Quite a difference. And incidentally that one with one mosfet was the better sounding by a good margin. ;)
This should mean something.
Or not ?
Is it reasonable to use 20 transistors for a line stage ?
Regards,
g

let me guess. the one transistor pre amp was BOZ or J-fet BOZ?:)
 
I find its even easier to build a simpler machine these days with the even wider choices of highly linear semiconductors. With some knowledge of ohms law, knowledge of the parts at hand and a basic understanding of bode/nyquist along with datasheets for the clues on ideal operating currents anyone can design a very good simple amp. I'm not sure it is not popular, I wasn't aware of that as I see many great simple designs out there, but you must mean commercially.


Colin
 
Please let me explain what I intend for minimalism
I meant designs with low devices count
Let's take a line preamp
I have seen line preamps with one mosfet and other with 20 active devices per channel.
Quite a difference. And incidentally that one with one mosfet was the better sounding by a good margin. ;)
This should mean something.
Or not ?
Is it reasonable to use 20 transistors for a line stage ?
Regards,
g
..plus dozens of local and global fb..trying to linearize those semi-conductors:D

just look at (or inside) of todays sold hifi "equipment", IC everywhere and suspicious claims about 5-6-7*100-150W , but looking at powersupply transformer seems somewhat underrated.
would like to see it pumping that power at 24/7
... and made of hundreds or thousand smd components, picked and designed with only one thing in mind : lowest BOM:usd:

minimalist approach? welcome to tubes, where are few components used, but quality of each one is very important.
working in ems company,so i am quite familiar with this "mess"
 
I think it's to do with degrees of freedom. The more minimal your design, the more likely it is that in order to change one parameter, you will affect several others, and lose the ability to set parameters arbitrarily. By compartmentalising each function with its own sub-circuit, (or piece of software code, or speaker driver) you give yourself the chance to achieve the truly optimal system.

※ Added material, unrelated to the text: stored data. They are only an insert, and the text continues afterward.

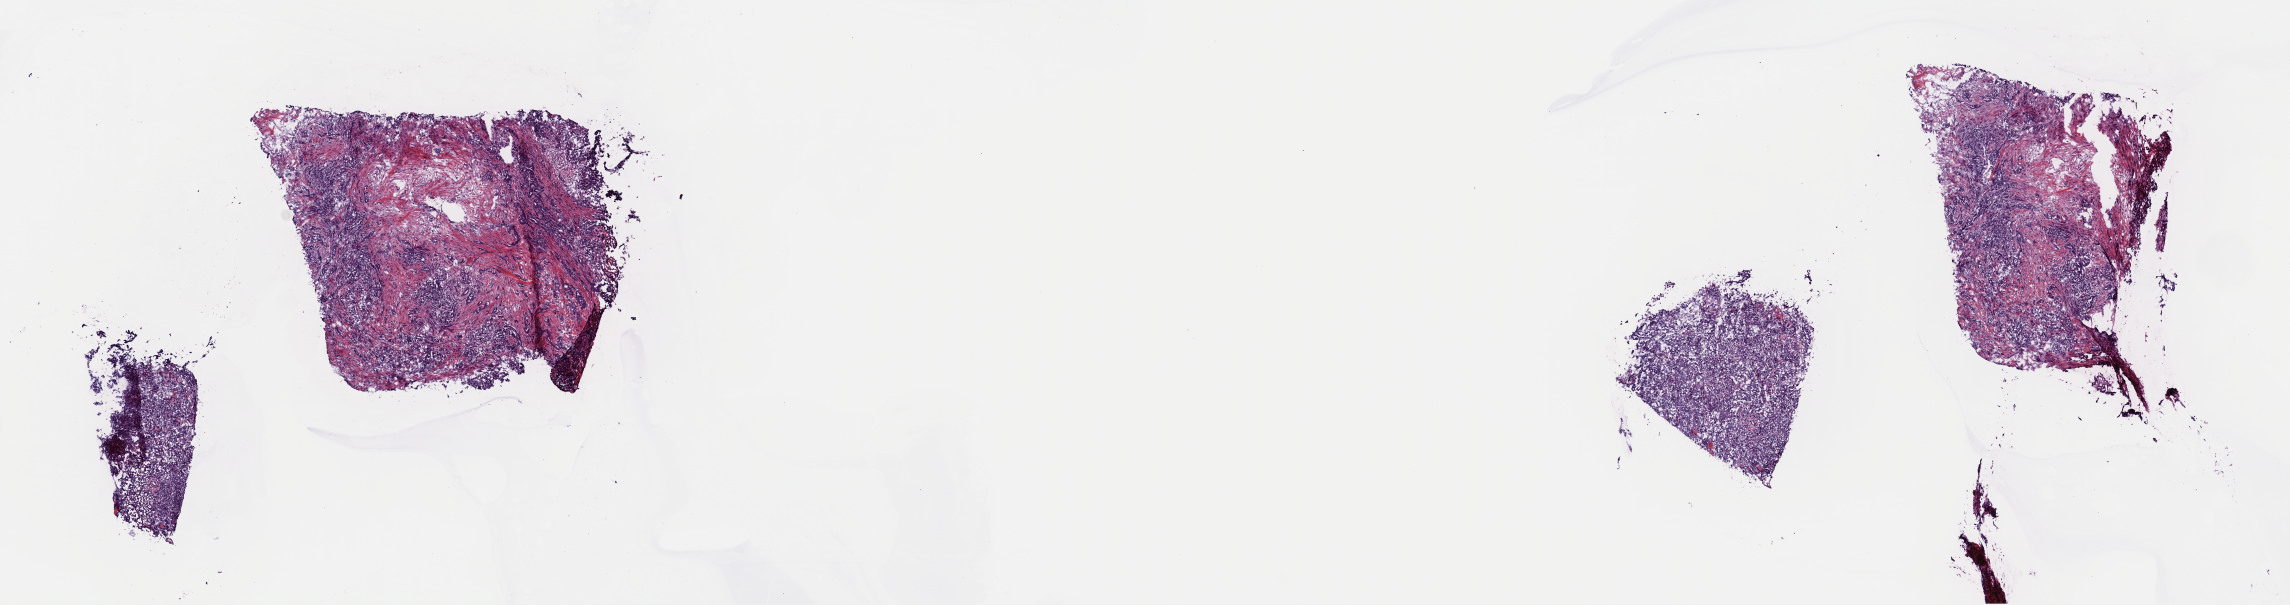
Digitized Hematoxylin and eosin (H&E) stained tissue section (whole slide), a low-resolution overview of the entire scanned area, about 18.1 x 4.8 mm (acquisition: 40x scan), frozen section from the top of the tissue portion, breast, primary tumour sample. Patient: female, age at initial diagnosis 48 years. Composition of this section per pathologist review: tumour cells 55%, tumour nuclei 90%, normal cells 0%, stromal cells 44%, necrosis 1%. Inflammatory infiltration, as recorded: lymphocyte infiltration 5%, monocyte infiltration 0%, neutrophil infiltration 0%.
Lymph nodes positive (case pathology): 2 of 14 examined. Histologic diagnosis: Infiltrating duct carcinoma, NOS. AJCC pathologic stage: IIB.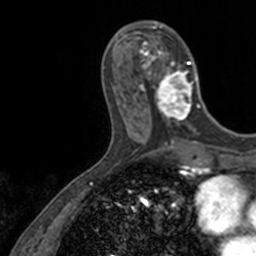
Breast MRI, one axial slice; slice 47 of 160 in the series (ordered by position); cropped to one breast; dynamic contrast-enhanced series, time point 2 of 7 at this slice position (early post-contrast); 3 T; TE 1.7 ms, TR 4 ms; 1 mm slice thickness; 256 × 256 image matrix, field of view 171 × 171 mm. Female patient.
Outlined on this slice (semi-automatically segmented with operator editing):
- enhancing-tissue mask used for the functional tumour volume (all voxels passing the contrast-enhancement thresholds inside the analysis volume; usually the tumour): box from (x=137, y=21) to (x=201, y=128) px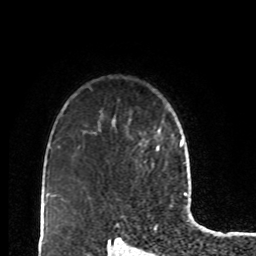
Breast MRI, one axial slice. Slice 66 of 80 in the series (ordered by position). Cropped to one breast. Dynamic contrast-enhanced series, time point 2 of 8 at this slice position (early post-contrast). 1.5 T. TE 4.2 ms, TR 7 ms. 2 mm slice thickness. 256 × 256 image matrix. Female patient.
Structures marked on this image (semi-automatically segmented with operator editing):
- enhancing-tissue mask used for the functional tumour volume (all voxels passing the contrast-enhancement thresholds inside the analysis volume; usually the tumour): bounding box (x1, y1, x2, y2) in pixels: (139, 127, 161, 151)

In the past I have been baffled by engineers' apparent instinct to minimise parts count/cost, or avoid ICs, at the very start of projects, regardless of whether it was going to be an issue in the finished product. My attitude is that components are very cheap compared to engineers' time, and every day spent trying to cram code into a too-small microcontroller, or ameliorating the effects of source impedance when an op amp buffer would have cost $0.10, is a huge waste unless the product is going to sell by the thousands. In DIY it simply isn't an issue.

I know that in audio there is a notion that says that every extra component in the signal path is somehow thickening the nice wiggly line on the oscilloscope trace, and fogging up the music, but I got over that particular superstition some time ago.